▶ _Problem_
Extract the full text of the research summary on low blood phosphate and neurological side effects of CAR T-cell therapy, reproducing every line word for word.

▶ _Selected text_
========

AMERICAN ASSOCIATION FOR CANCER RESEARCH
Bottom Line: Incidence and severity of neurological side effects from chimeric antigen receptor (CAR) T-cell therapy were higher in patients who had hypophosphatemia (low blood phosphate levels).
Journal in Which the Study was Published: Cancer Immunology Research, a journal of the American Association for Cancer Research.
Authors: Theodore Scott Nowicki, MD, PhD, assistant professor-in-residence in the Departments of Pediatrics (Hematology/Oncology) and Microbiology, Immunology, & Molecular Genetics at the David Geffen School of Medicine, UCLA, was the lead author of the study.
Background: Neurological toxicity associated with CAR T-cell therapy, known as immune effector cell-associated neurotoxicity syndrome (ICANS), affects approximately 50 percent of recipients. Symptoms include confusion, delirium, aphasia, impaired motor skills, and somnolence. In severe cases, life-threatening events, including seizures and coma, can occur.
“The treatment of ICANS is currently limited to supportive care and steroids, which are nonspecific and can have their own side effects,” said Nowicki. “Therefore, having the ability to predict the onset of ICANS would be a very helpful tool for clinicians.”
The authors had previously observed a marked drop of phosphate levels in the blood of patients receiving CAR T-cell therapy in the days following the cell infusions. Notably, the timing of this effect overlapped with when the patients developed ICANS. Neurological symptoms of hypophosphatemia and ICANS are similar, Nowicki explained.
How the Study was Conducted: To investigate the putative mechanism behind the low phosphate levels, the researchers co-cultured lymphoma cells expressing the CD19 antigen with CD19-targeted CAR T cells. To explore the relationship between hypophosphatemia and ICANS incidence, they conducted a retrospective analysis of a clinical cohort of 77 patients with B-cell malignancies treated at UCLA with CD19-targeted CAR T-cell therapy.

========

Saved data entries:
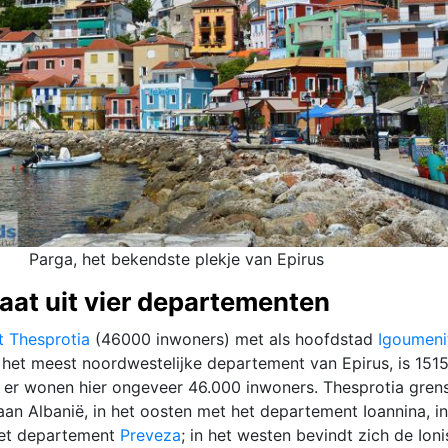
Parga, het bekendste plekje van Epirus
aat uit vier departementen
 Thesprotia
(46000 inwoners) met als hoofdstad
Igoumeni
 het meest noordwestelijke departement van Epirus, is 151
 er wonen hier ongeveer 46.000 inwoners. Thesprotia grens
an Albanië, in het oosten met het departement Ioannina, in
het departement
Preveza
; in het westen bevindt zich de Ion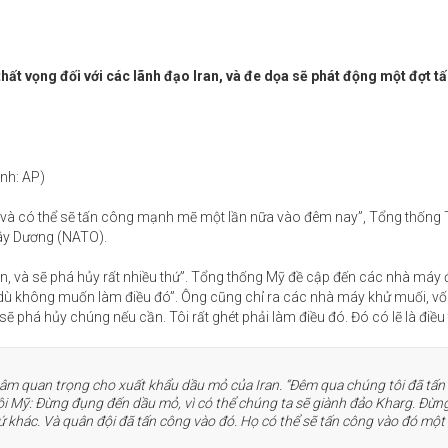
ất vọng đối với các lãnh đạo Iran, và đe dọa sẽ phát động một đợt t
nh: AP)
a, và có thể sẽ tấn công mạnh mẽ một lần nữa vào đêm nay”, Tổng thống
Tây Dương (NATO).
, và sẽ phá hủy rất nhiều thứ”. Tổng thống Mỹ đề cập đến các nhà máy đ
, dù không muốn làm điều đó”. Ông cũng chỉ ra các nhà máy khử muối, vố
sẽ phá hủy chúng nếu cần. Tôi rất ghét phải làm điều đó. Đó có lẽ là điều
âm quan trọng cho xuất khẩu dầu mỏ của Iran. “Đêm qua chúng tôi đã tấn
ội Mỹ: Đừng đụng đến dầu mỏ, vì có thể chúng ta sẽ giành đảo Kharg. Đừn
khác. Và quân đội đã tấn công vào đó. Họ có thể sẽ tấn công vào đó một 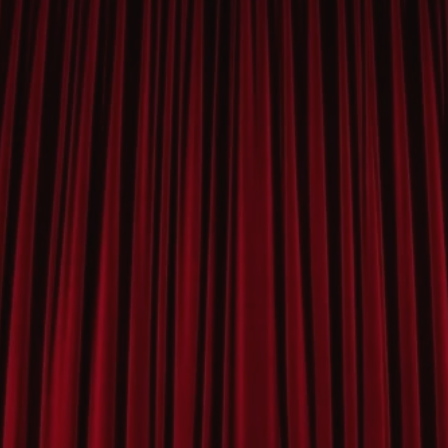
rudaslaska.com.pl
1 rok
Ten plik cookie przechowuje iden
rudaslaska.com.pl
1 rok
Ten plik cookie przechowuje iden
rudaslaska.com.pl
1 rok
Ten plik cookie przechowuje iden
.tiktok.com
1 tydzień 3 dni
Ten plik cookie jest używany do
uwierzytelniania i bezpieczeństw
użytkownicy pozostają zalogowan
zabezpieczone, jak poruszać się 
internetową lub interakcji z jej u
30 minut
Ten plik cookie służy do rozróżn
Cloudflare Inc.
Jest to korzystne dla strony int
.x.com
umożliwia tworzenie ważnych r
korzystania z jej witryny interne
29 minut 59
Ten plik cookie służy do rozróżn
Cloudflare Inc.
sekund
Jest to korzystne dla strony int
.twitter.com
umożliwia tworzenie ważnych r
korzystania z jej witryny interne
Polityce prywatności Google
METADATA
5 miesięcy 4
Ten plik cookie jest używany d
YouTube
tygodnie
zgody użytkownika i wyboru pry
.youtube.com
interakcji z witryną. Rejestruje 
zgody odwiedzającego na różne p
ustawienia prywatności, zapewni
preferencje zostaną uhonorowan
sesjach.
nt
4 tygodnie 2 dni
Ten plik cookie jest używany pr
CookieScript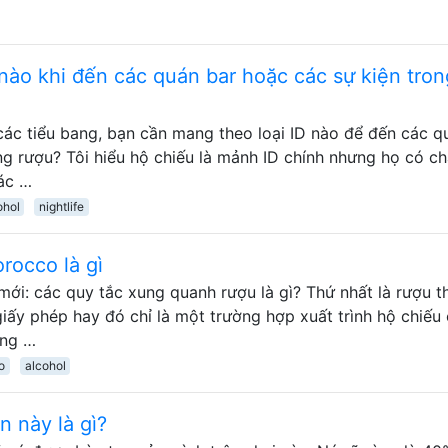
nào khi đến các quán bar hoặc các sự kiện tron
các tiểu bang, bạn cần mang theo loại ID nào để đến các q
ng rượu? Tôi hiểu hộ chiếu là mảnh ID chính nhưng họ có c
hác …
ohol
nightlife
rocco là gì
ới: các quy tắc xung quanh rượu là gì? Thứ nhất là rượu 
giấy phép hay đó chỉ là một trường hợp xuất trình hộ chiếu
ợng …
o
alcohol
 này là gì?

========

▶ _Response to the task_
AMERICAN ASSOCIATION FOR CANCER RESEARCH
Bottom Line: Incidence and severity of neurological side effects from chimeric antigen receptor (CAR) T-cell therapy were higher in patients who had hypophosphatemia (low blood phosphate levels).
Journal in Which the Study was Published: Cancer Immunology Research, a journal of the American Association for Cancer Research.
Authors: Theodore Scott Nowicki, MD, PhD, assistant professor-in-residence in the Departments of Pediatrics (Hematology/Oncology) and Microbiology, Immunology, & Molecular Genetics at the David Geffen School of Medicine, UCLA, was the lead author of the study.
Background: Neurological toxicity associated with CAR T-cell therapy, known as immune effector cell-associated neurotoxicity syndrome (ICANS), affects approximately 50 percent of recipients. Symptoms include confusion, delirium, aphasia, impaired motor skills, and somnolence. In severe cases, life-threatening events, including seizures and coma, can occur.
“The treatment of ICANS is currently limited to supportive care and steroids, which are nonspecific and can have their own side effects,” said Nowicki. “Therefore, having the ability to predict the onset of ICANS would be a very helpful tool for clinicians.”
The authors had previously observed a marked drop of phosphate levels in the blood of patients receiving CAR T-cell therapy in the days following the cell infusions. Notably, the timing of this effect overlapped with when the patients developed ICANS. Neurological symptoms of hypophosphatemia and ICANS are similar, Nowicki explained.
How the Study was Conducted: To investigate the putative mechanism behind the low phosphate levels, the researchers co-cultured lymphoma cells expressing the CD19 antigen with CD19-targeted CAR T cells. To explore the relationship between hypophosphatemia and ICANS incidence, they conducted a retrospective analysis of a clinical cohort of 77 patients with B-cell malignancies treated at UCLA with CD19-targeted CAR T-cell therapy.